Eyes Wide Shut

Eyes Wide Shut is a 1999 drama film based upon Arthur Schnitzler's 1926 novella Dream Story. The film was directed, produced and co-written by Stanley Kubrick. It was his last film, as the director died five days after showing Warner Bros. his final cut. The story, set in and around New York City, follows the sexually charged adventures of Dr. Bill Harford, who is shocked when his wife, Alice, reveals that she had contemplated an affair a year earlier. He embarks on a night-long adventure, during which he infiltrates a massive masked orgy of an underground cult.

Kubrick got the filming rights for Dream Story in the 1960s, considering it a perfect novel to adapt on a film about sexual relations.
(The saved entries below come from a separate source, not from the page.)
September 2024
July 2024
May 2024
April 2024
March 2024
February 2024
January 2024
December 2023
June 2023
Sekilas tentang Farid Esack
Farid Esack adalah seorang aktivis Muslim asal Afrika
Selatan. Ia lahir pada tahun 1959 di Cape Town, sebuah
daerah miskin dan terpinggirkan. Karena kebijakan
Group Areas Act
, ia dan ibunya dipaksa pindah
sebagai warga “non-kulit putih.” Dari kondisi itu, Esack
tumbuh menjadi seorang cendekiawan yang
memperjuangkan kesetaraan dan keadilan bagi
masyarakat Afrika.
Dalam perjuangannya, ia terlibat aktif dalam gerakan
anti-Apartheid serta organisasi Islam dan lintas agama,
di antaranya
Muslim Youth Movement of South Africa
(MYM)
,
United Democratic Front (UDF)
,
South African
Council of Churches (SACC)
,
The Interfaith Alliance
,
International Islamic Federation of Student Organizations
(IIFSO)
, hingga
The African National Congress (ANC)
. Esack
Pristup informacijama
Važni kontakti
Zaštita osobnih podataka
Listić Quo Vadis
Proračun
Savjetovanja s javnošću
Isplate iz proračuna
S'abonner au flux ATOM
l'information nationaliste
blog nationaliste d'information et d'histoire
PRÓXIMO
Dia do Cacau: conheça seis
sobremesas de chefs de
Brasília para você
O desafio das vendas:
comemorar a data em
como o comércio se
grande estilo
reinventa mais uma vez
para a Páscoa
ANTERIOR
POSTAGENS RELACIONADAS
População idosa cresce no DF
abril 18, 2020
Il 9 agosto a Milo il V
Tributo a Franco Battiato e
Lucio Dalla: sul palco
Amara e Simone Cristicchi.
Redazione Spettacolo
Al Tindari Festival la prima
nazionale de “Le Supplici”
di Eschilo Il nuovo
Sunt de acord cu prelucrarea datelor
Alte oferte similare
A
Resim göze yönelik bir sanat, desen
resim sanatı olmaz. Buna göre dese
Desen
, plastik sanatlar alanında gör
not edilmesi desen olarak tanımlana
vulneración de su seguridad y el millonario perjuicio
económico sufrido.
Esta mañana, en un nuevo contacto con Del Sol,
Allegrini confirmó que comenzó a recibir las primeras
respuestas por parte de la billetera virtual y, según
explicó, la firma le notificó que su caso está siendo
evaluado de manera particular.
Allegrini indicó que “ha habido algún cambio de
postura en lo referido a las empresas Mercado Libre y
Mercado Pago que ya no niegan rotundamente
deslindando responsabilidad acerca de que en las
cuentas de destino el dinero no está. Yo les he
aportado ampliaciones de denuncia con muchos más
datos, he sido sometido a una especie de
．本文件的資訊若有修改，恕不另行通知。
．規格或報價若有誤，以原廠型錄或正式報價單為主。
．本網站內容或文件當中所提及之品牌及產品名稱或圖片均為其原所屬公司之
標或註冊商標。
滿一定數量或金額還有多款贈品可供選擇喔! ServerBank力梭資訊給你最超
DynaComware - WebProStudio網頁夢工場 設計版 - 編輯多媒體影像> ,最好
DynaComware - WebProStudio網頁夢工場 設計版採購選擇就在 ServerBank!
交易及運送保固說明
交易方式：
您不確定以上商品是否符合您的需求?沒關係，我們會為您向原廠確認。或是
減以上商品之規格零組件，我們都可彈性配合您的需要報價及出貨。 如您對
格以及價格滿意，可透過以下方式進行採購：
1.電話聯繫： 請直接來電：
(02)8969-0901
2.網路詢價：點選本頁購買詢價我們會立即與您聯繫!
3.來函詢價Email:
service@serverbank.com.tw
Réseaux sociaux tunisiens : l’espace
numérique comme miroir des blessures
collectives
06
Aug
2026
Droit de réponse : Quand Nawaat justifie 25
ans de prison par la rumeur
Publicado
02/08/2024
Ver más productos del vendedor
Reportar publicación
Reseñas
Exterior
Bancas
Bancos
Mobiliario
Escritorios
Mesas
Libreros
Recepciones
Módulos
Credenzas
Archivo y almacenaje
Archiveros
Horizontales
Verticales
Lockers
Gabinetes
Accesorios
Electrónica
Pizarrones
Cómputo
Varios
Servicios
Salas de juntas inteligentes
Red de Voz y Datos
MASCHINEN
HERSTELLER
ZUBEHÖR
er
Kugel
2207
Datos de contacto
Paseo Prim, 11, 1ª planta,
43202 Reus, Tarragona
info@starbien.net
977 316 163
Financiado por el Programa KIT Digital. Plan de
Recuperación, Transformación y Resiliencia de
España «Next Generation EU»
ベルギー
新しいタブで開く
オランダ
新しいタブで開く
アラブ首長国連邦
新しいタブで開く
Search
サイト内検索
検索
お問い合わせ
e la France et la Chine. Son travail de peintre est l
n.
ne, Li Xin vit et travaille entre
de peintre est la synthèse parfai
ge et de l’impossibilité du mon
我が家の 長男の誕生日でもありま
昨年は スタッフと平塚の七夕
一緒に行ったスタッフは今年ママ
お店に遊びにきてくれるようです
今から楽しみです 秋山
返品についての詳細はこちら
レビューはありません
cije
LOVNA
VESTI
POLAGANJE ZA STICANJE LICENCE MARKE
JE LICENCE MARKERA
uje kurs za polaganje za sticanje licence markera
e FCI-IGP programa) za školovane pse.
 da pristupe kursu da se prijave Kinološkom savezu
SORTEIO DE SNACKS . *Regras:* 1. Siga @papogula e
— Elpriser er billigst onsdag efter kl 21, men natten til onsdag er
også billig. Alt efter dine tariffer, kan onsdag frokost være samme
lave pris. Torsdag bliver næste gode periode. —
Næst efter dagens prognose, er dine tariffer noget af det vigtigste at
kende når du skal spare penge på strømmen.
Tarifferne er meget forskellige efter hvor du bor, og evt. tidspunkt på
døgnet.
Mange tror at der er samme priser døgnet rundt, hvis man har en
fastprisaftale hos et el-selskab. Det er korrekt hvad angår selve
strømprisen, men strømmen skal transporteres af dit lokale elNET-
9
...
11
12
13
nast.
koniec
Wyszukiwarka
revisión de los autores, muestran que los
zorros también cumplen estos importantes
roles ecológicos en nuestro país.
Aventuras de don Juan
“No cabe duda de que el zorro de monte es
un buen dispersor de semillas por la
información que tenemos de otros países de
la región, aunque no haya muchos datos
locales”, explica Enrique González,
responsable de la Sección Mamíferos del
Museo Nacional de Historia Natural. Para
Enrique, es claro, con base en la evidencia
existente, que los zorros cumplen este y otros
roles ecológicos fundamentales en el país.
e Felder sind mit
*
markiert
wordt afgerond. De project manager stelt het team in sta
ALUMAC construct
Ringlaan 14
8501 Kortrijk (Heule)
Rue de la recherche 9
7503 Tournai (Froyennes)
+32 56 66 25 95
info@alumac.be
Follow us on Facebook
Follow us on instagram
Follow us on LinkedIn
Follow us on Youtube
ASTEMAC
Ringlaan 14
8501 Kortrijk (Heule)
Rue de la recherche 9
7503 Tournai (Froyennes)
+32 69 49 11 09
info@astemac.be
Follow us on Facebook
The project was only revived in the 1990s, when the director hired writer Frederic Raphael to help him with the adaptation. The film was wholly shot in the United Kingdom, including a recreation of Greenwich Village at Pinewood Studios, and had a long production, which holds the Guinness World Record for the longest constant movie shoot, at 400 days.

Eyes Wide Shut was released on July 16, 1999, a few months after Kubrick's death, to generally positive critical reaction and intakes of $162 million at the worldwide box office. Its strong sexual content also made it controversial. To ensure a theatrical R rating in the United States, its distributor Warner Bros. digitally altered several scenes during post-production. The uncut version has since been released on DVD.